## PROBLEM STATEMENT
Copy each line below as it stands, but skip any picture it contains.

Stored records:
::::

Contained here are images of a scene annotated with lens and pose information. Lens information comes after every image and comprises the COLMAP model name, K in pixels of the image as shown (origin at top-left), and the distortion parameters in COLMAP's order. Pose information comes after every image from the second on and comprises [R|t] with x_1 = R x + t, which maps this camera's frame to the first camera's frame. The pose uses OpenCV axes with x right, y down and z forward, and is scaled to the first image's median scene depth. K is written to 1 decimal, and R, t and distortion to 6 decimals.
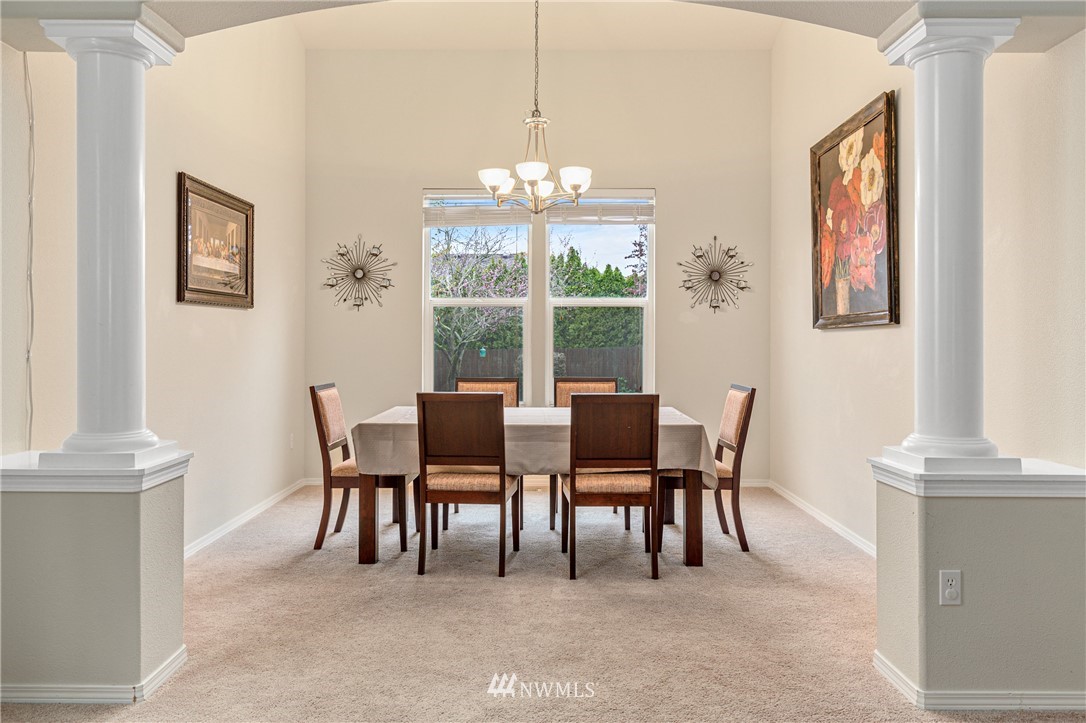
lens RADIAL K [[800.3, 0, 543.4], [0, 800.3, 342.1], [0, 0, 1]] dist [-0.000760, -0.000279]
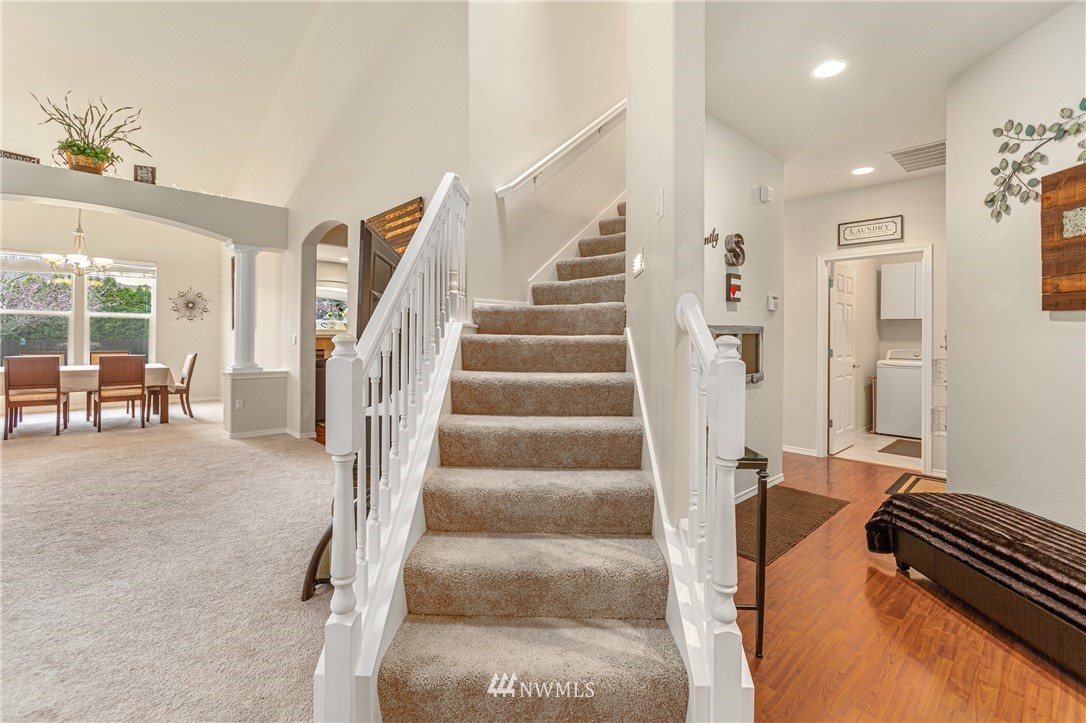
lens RADIAL K [[488.9, 0, 537.8], [0, 488.9, 337.6], [0, 0, 1]] dist [-0.000048, 0.001443]
pose [[0.730032, 0.006255, 0.683384, -0.007467], [-0.006550, 0.999976, -0.002156, 0.003620], [-0.683381, -0.002902, 0.730056, -0.880559]]
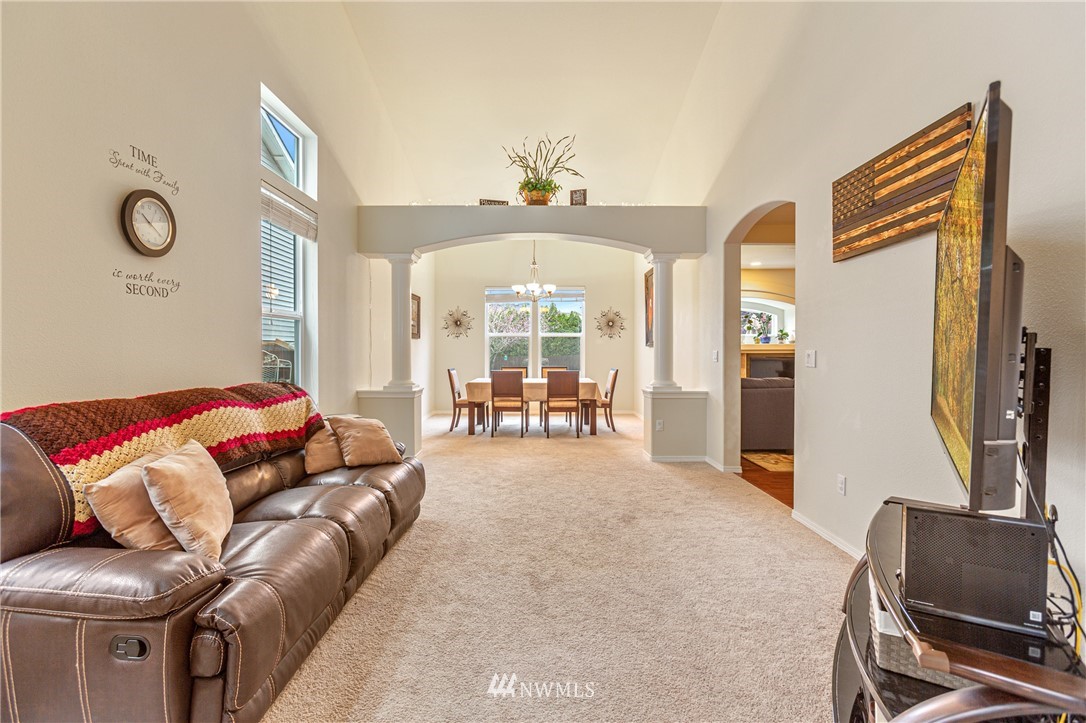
lens RADIAL K [[487.5, 0, 546.3], [0, 487.5, 353.3], [0, 0, 1]] dist [0.000800, 0.000565]
pose [[0.999825, -0.001703, 0.018618, 0.000042], [0.001684, 0.999998, 0.001025, 0.002916], [-0.018619, -0.000993, 0.999826, -0.596472]]
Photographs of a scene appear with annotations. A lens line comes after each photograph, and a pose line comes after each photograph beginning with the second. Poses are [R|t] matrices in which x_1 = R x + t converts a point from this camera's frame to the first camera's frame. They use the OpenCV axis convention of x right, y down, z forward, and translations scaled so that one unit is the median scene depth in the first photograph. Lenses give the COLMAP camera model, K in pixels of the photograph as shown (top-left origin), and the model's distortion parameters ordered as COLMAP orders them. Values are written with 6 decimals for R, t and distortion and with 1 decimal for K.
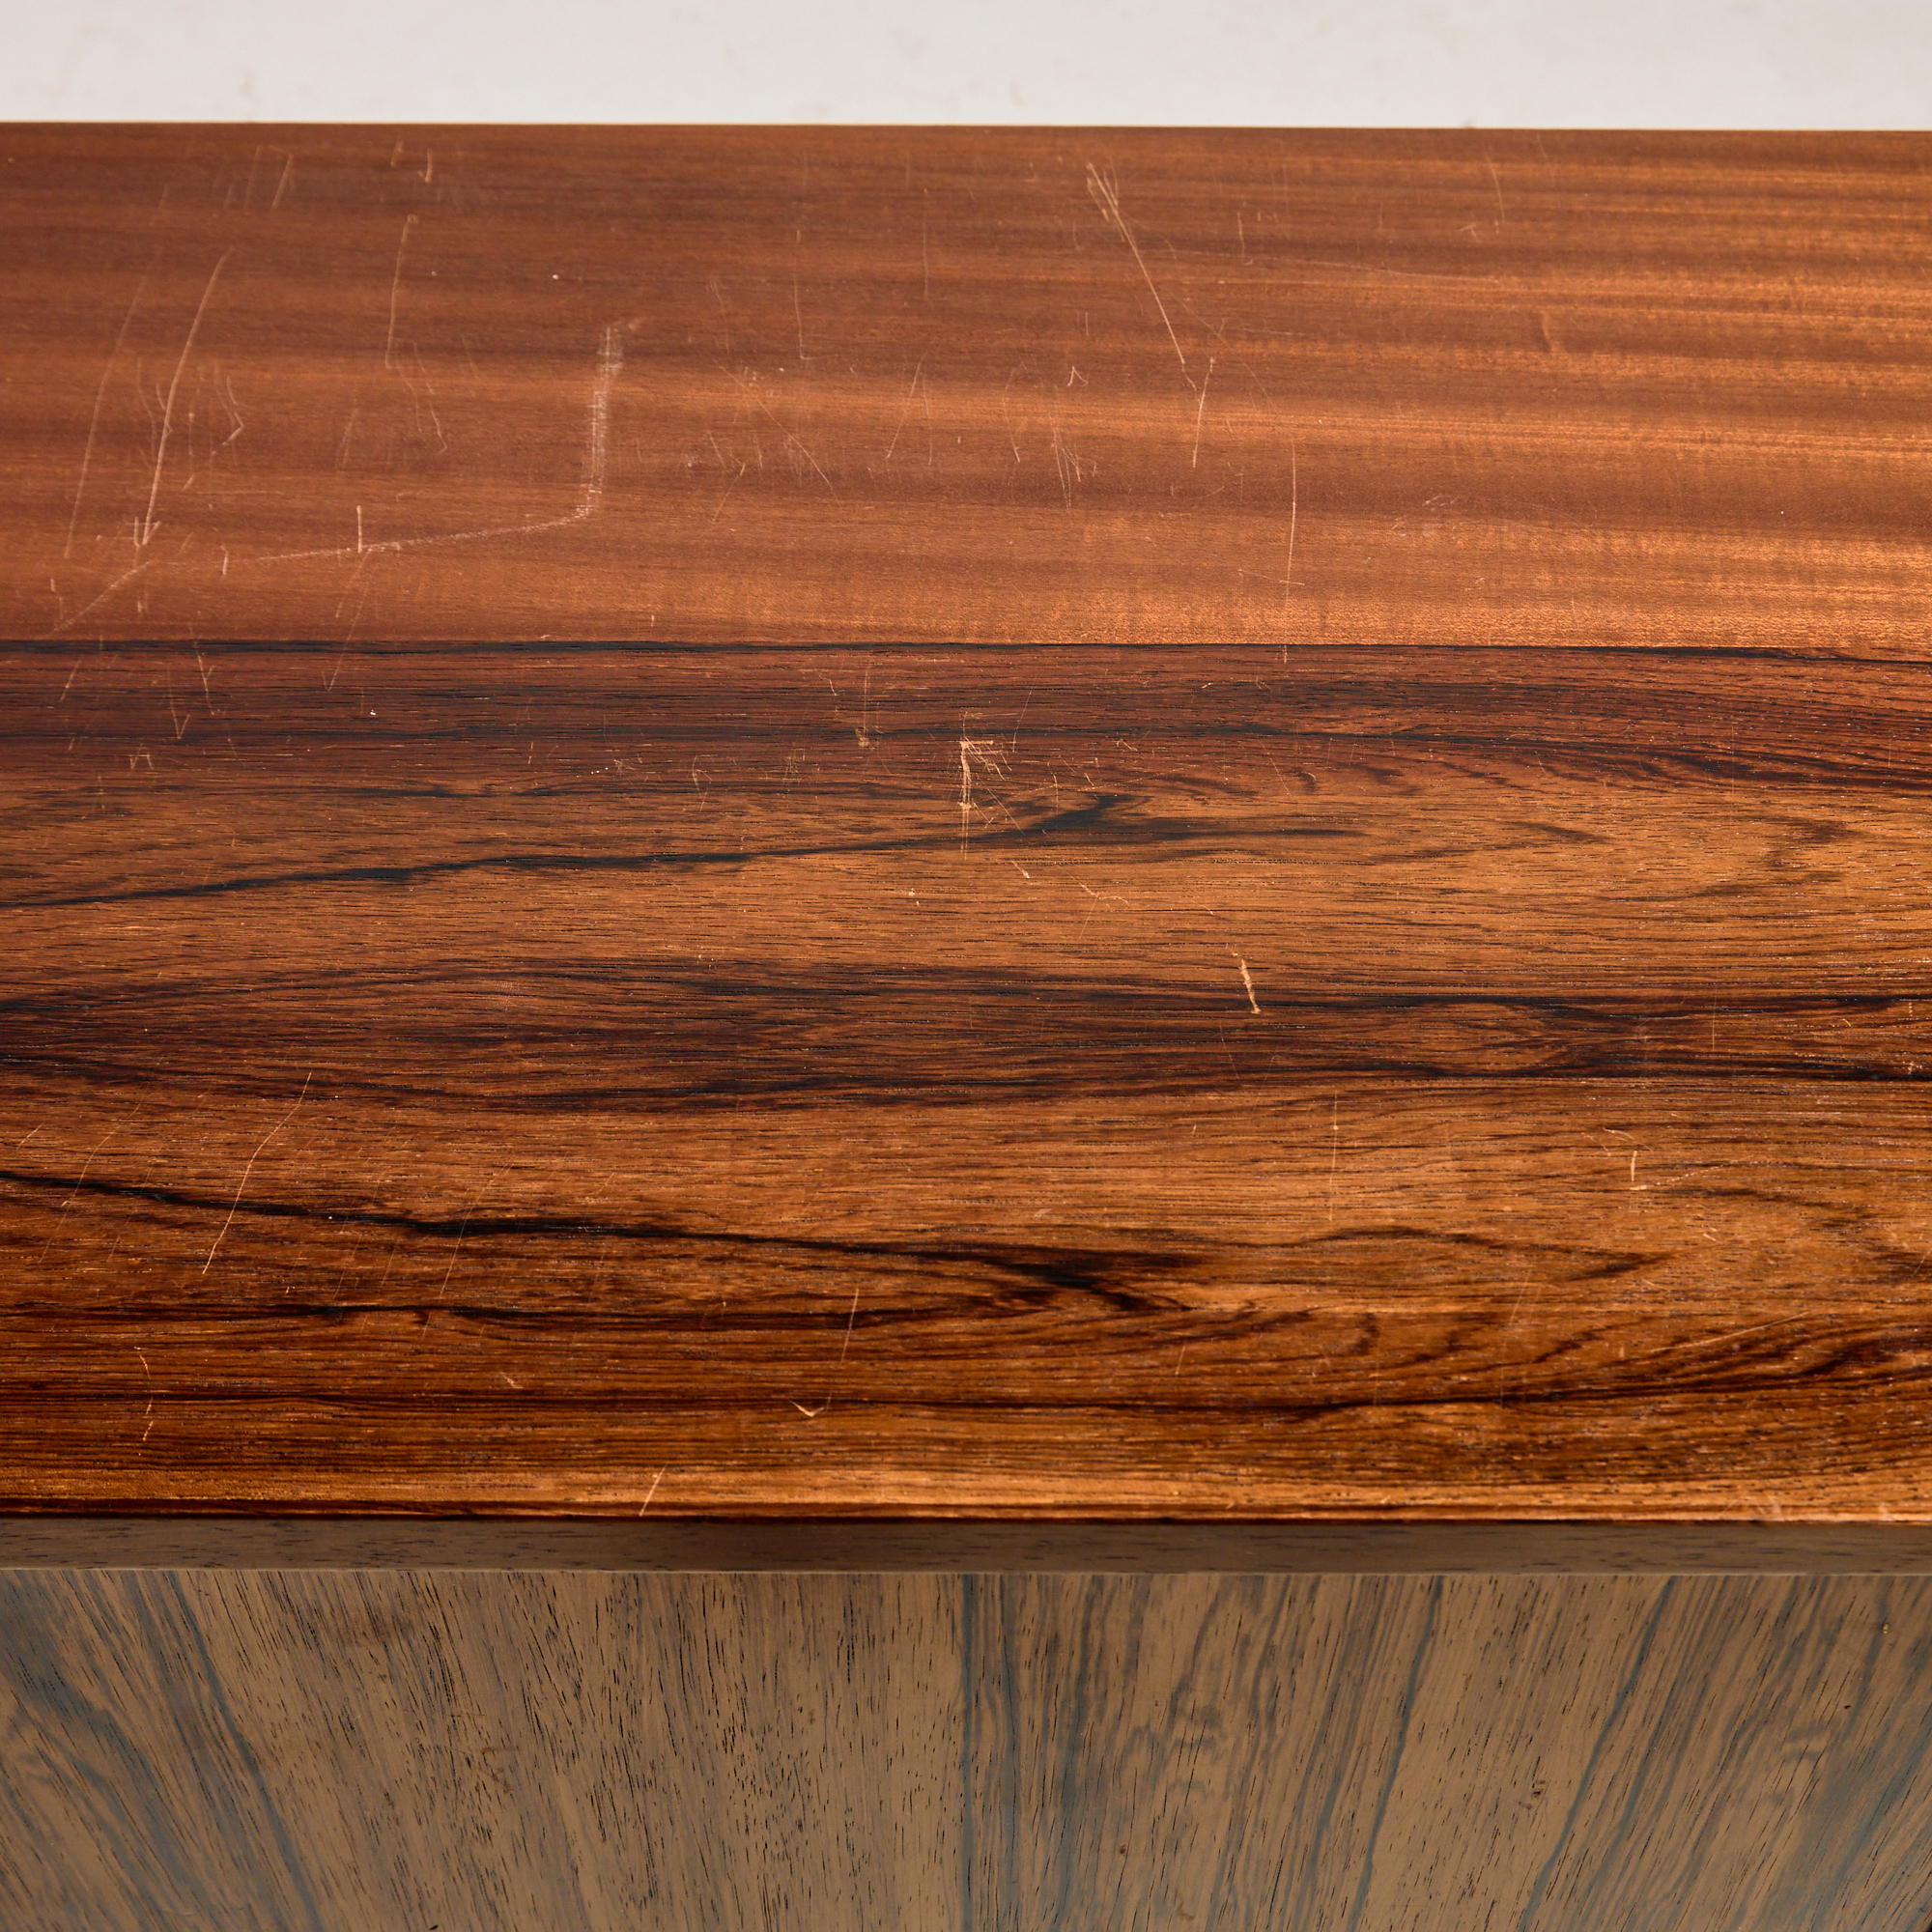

::::

## SOLUTION TO THE EXERCISE
Contained here are images of a scene annotated with lens and pose information. Lens information comes after every image and comprises the COLMAP model name, K in pixels of the image as shown (origin at top-left), and the distortion parameters in COLMAP's order. Pose information comes after every image from the second on and comprises [R|t] with x_1 = R x + t, which maps this camera's frame to the first camera's frame. The pose uses OpenCV axes with x right, y down and z forward, and is scaled to the first image's median scene depth. K is written to 1 decimal, and R, t and distortion to 6 decimals.
lens RADIAL K [[800.3, 0, 543.4], [0, 800.3, 342.1], [0, 0, 1]] dist [-0.000760, -0.000279]
lens RADIAL K [[488.9, 0, 537.8], [0, 488.9, 337.6], [0, 0, 1]] dist [-0.000048, 0.001443]
pose [[0.730032, 0.006255, 0.683384, -0.007467], [-0.006550, 0.999976, -0.002156, 0.003620], [-0.683381, -0.002902, 0.730056, -0.880559]]
lens RADIAL K [[487.5, 0, 546.3], [0, 487.5, 353.3], [0, 0, 1]] dist [0.000800, 0.000565]
pose [[0.999825, -0.001703, 0.018618, 0.000042], [0.001684, 0.999998, 0.001025, 0.002916], [-0.018619, -0.000993, 0.999826, -0.596472]]
Photographs of a scene appear with annotations. A lens line comes after each photograph, and a pose line comes after each photograph beginning with the second. Poses are [R|t] matrices in which x_1 = R x + t converts a point from this camera's frame to the first camera's frame. They use the OpenCV axis convention of x right, y down, z forward, and translations scaled so that one unit is the median scene depth in the first photograph. Lenses give the COLMAP camera model, K in pixels of the photograph as shown (top-left origin), and the model's distortion parameters ordered as COLMAP orders them. Values are written with 6 decimals for R, t and distortion and with 1 decimal for K.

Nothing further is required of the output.